Negotiations are currently underway on the EU’s multi-financial framework budget for the period 2014 to 2020. Some 80 percent of the budget goes to member states and covers everything from farm subsidies to research.
The European Commission proposed to increase the budget to a total of €1,033 billion. The European Parliament backs the commission’s budget line, but member states say it is too much, with the UK among those calling for a €100 billion cut.
All 27 member states need to approve the budget, but Cameron says they must first agree to a “proper control” of spending. He threatened to veto any “massive increase."
Two EU budgets
The prime minister also spoke of introducing a separate budget for the 17 member states using the euro.
“There will come a time I believe where you're going to need to have two European budgets - one for the single currency, because they're going to have to support each other much more, and perhaps a wider budget for everybody else,” he told the BBC.

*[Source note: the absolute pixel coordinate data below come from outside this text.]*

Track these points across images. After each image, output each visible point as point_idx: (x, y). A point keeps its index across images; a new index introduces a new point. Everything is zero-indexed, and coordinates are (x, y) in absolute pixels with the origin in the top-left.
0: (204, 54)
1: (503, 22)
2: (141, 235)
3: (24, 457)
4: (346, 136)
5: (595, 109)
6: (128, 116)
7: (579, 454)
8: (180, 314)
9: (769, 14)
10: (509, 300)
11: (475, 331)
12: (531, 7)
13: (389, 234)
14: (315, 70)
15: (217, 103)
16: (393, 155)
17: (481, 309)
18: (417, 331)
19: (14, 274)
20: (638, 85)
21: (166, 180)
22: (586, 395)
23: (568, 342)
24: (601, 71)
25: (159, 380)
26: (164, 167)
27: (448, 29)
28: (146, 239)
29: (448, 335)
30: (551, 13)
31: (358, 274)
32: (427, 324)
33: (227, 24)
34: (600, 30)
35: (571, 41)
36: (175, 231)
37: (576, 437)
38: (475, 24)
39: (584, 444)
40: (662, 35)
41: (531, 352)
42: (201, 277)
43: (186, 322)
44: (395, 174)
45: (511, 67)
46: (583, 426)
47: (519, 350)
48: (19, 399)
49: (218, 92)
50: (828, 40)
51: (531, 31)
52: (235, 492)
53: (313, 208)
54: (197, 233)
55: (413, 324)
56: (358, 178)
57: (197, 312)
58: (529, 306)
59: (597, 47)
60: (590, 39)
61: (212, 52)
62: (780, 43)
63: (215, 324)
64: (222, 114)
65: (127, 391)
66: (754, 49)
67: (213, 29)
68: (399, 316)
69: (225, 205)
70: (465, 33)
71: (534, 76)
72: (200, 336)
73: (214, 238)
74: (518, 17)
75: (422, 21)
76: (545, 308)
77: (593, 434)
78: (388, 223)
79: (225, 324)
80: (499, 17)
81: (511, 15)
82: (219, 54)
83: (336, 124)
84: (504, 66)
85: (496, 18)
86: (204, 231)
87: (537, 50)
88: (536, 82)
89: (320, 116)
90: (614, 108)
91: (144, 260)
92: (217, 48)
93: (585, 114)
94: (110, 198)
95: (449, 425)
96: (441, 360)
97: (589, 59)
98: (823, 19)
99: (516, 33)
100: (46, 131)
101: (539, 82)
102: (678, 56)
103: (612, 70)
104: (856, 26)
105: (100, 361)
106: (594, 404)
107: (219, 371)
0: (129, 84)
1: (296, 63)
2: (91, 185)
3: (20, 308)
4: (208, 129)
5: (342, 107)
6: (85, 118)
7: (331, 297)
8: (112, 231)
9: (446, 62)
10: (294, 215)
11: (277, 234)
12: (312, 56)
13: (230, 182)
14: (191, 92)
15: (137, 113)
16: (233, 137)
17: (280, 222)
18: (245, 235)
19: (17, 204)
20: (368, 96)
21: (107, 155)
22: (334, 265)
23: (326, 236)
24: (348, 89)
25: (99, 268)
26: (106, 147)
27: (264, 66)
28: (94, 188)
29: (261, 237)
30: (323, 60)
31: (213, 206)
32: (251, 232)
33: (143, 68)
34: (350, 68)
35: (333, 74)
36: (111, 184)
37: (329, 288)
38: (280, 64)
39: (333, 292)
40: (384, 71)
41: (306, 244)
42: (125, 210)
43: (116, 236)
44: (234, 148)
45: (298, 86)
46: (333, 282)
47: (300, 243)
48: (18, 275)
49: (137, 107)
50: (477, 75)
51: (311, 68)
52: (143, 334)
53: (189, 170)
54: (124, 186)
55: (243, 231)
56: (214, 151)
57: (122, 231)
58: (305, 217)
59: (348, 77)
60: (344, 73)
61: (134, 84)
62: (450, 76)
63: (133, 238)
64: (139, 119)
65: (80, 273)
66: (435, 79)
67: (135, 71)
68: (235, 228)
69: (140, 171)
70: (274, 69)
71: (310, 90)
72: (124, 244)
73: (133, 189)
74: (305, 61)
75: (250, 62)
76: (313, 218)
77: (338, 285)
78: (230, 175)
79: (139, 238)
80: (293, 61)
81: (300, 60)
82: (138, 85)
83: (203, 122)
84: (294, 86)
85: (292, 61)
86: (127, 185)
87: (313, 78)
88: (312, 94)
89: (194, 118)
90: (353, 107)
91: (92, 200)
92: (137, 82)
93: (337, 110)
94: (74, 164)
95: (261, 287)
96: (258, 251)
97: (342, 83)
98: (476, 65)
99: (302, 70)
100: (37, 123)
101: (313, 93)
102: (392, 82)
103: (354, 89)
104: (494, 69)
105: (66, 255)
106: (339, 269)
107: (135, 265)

European Council chief Herman Van Rompuy initially circulated the proposal in September and said it would entail, among other things, “a central budget whose role and functions would need to be defined."
The idea is gaining momentum among the Germans and the French.
French finance minister Pierre Moscovici has already suggested that such a budget could be used to address unemployment problems.
The Financial Times Deutschland on Monday reported that a eurozone budget would require around €20 billion.
The paper, without citing sources, said “a euro zone budget of around €20 billion would mean extra costs of around 0.2 percent of eurozone GDP.”
The paper noted that Germany would be liable “for just under €6 billion a year."